Igualdade de gênero nos planos de educação: uma tarefa urgente
As agendas de “gênero” e “raça” devem se articular a todos os Eixos do Documento Referência da CONAE, como: financiamento, gestão democrática, valorização profissional e qualidade na educação.
A educação e a sociedade brasileira sentiram os efeitos, na última década, da retirada do “gênero” no texto do atual Plano Nacional de Educação (PNE). A exclusão dessa garantia no mais importante documento de planejamento educacional do país ajudou a fomentar um clima de censura e perseguição nas escolas, impactando discussões sobre gênero, raça e outras formas de discriminação junto às comunidades escolares. Às vésperas da tramitação do novo PNE e da Conferência Nacional de Educação (CONAE), onde será construída uma proposta para o novo Plano, a sociedade civil agora age para garantir um PNE sem retrocessos, com ousadia e que reafirme o direito de profissionais da educação e estudantes discutirem gênero, raça e sexualidade na escola.
Nesse contexto, a Ação Educativa lançou a campanha #FiqueDeOlho: para combater a violência, gênero nos Planos já!, reforçando que garantir igualdade de gênero nos Planos é se comprometer com a melhoria da qualidade na educação, já que educação de qualidade é a que consegue incluir e acolher todas as pessoas. É preciso criar espaços de acolhimento e solidariedade nas escolas; prevenir e combater o assédio, abuso sexual e violência doméstica; discutir as desigualdades entre homens e mulheres; promover o direito das pessoas viverem livremente sua sexualidade, entre outras ações. Esses são alguns aspectos que a equipe, por meio da Campanha, tem discutido no processo da CONAE, inclusive com escuta e encaminhamento de demandas de jovens a partir de uma Conferência Livre realizada na Ação Educativa durante a etapa municipal de São Paulo.

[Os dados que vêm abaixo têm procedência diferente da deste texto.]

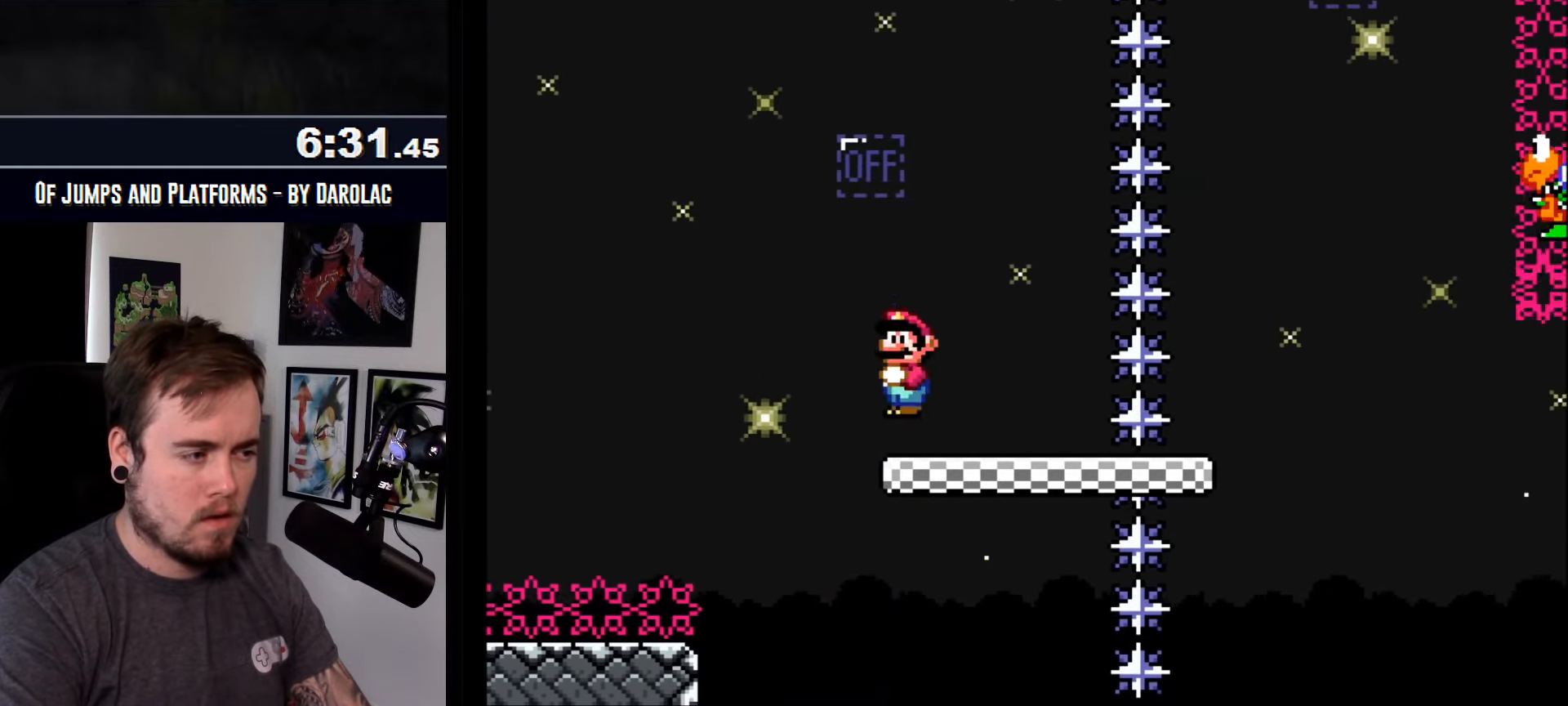
{"buttons": ["CROSS"], "events": [[100, "TRIANGLE", "down"], [500, "TRIANGLE", "up"]]}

A incorporação da igualdade de Gênero nos Planos para que o novo PNE avance no combate à violência e na redução das desigualdades educacionais significa, entre outras ações:
- Incorporar a laicidade na educação pública como princípio do PNE e incluir no texto o enfrentamento às desigualdades e discriminações de gênero, raça e sexualidade.
- Defender a implementação da LDB alterada pelas Leis nº 10.639/2003 e nº 11.645/2008 como instrumento essencial para a construção de uma educação antirracista.

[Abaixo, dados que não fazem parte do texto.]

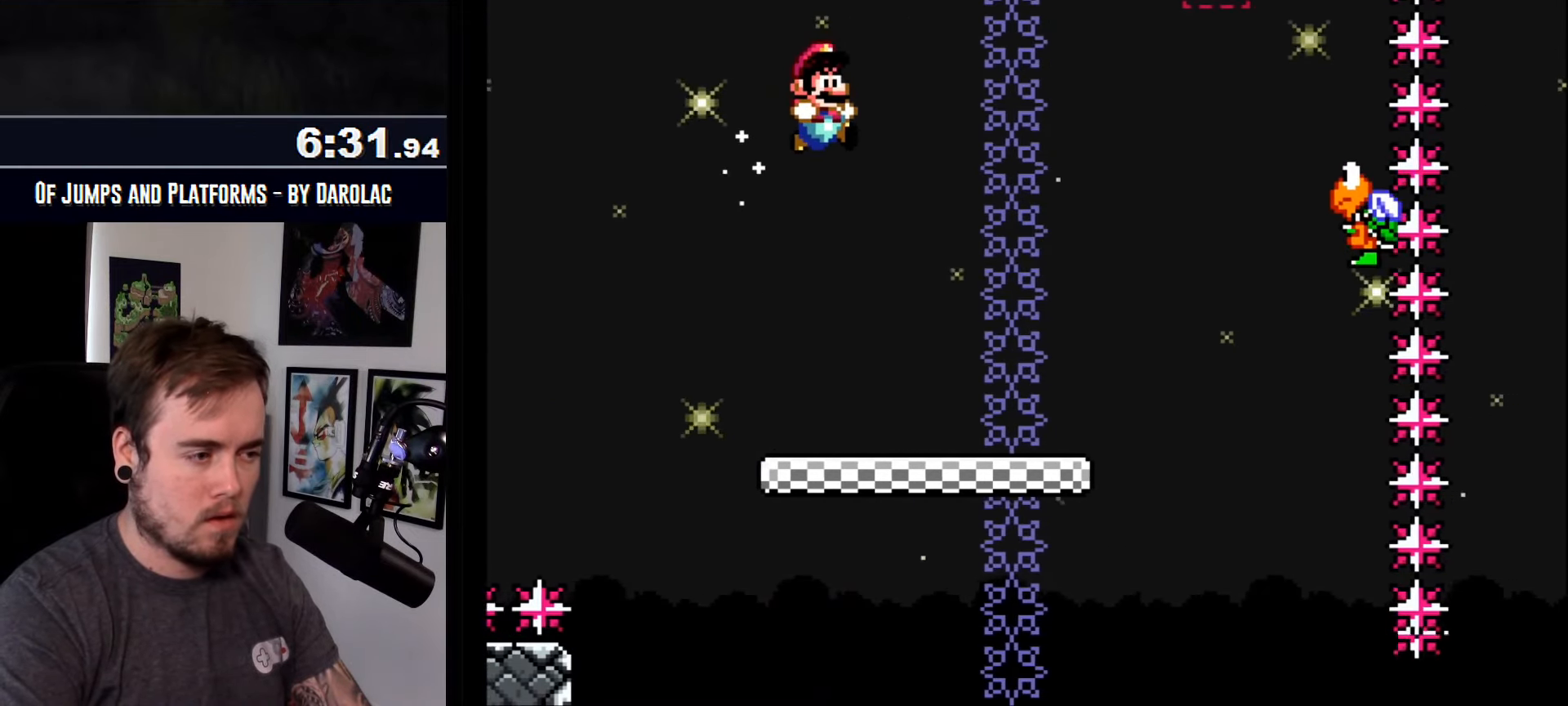
{"buttons": ["CROSS"], "events": []}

- Garantir a manutenção de escolas quilombolas e indígenas em seus territórios.
- Defender as políticas de ações afirmativas com recorte racial e social nas instituições de educação superior.
- Atuar por um financiamento adequado com distribuição equitativa dos recursos em diálogo com uma política econômica de redistribuição de renda e com as Leis Orçamentárias (LDO e LOA).
- Aprimorar na regulamentação do FUNDEB os Fatores de Ponderação para que correspondam ao custo real das diferentes etapas e modalidades da educação básica e possam ser utilizados como mecanismos de ação afirmativa racial e social.
- Democratizar o debate econômico nas unidades educacionais, comunidades escolares e territórios, promovendo a compreensão da relação da economia com o cotidiano das escolas e da população.
- Aprimorar os mecanismos de gestão democrática e controle social do PNE e das políticas educacionais, ampliando a roda e a participação efetiva das comunidades escolares e das juventudes na construção e monitoramento das políticas educacionais.
Sobre esses aspectos e sua incorporação no PNE, nos planos estaduais e municipais e no planejamento educacional, conversamos com algumas pessoas de referência nas diferentes áreas. Confira:
Financiamento
Eduardo Januário, Professor na Faculdade de Educação da Universidade de São Paulo (FEUSP), atuando na linha de pesquisa de Políticas Públicas, Financiamento Educacional e Gestão Democrática da Escola Pública, com ênfase nas escolas de periferias.
Ação Educativa: Como o financiamento do PNE pode ser adequado para diminuir as desigualdades educacionais, especialmente das populações negras?
Eduardo Januário: A única possibilidade de diminuir a desigualdade racial é com investimento. Não conseguimos atingir a meta 20, que é assegurar 10% do PIB para educação. Então claro que sem dinheiro não dá para fazer aquilo que está previsto nas metas 3, 4, 8, enfim, metas que visam combater desigualdades entre negros e brancos. Por quê? Porque as escolas necessitam modificar o seu dia a dia, a sua realidade, as estruturas. Isso precisa de dinheiro. Então ficamos na perspectiva de acreditar que vai haver um aprimoramento de mecanismos, mas não há outra saída enquanto a gente não tiver 10% do PIB na educação.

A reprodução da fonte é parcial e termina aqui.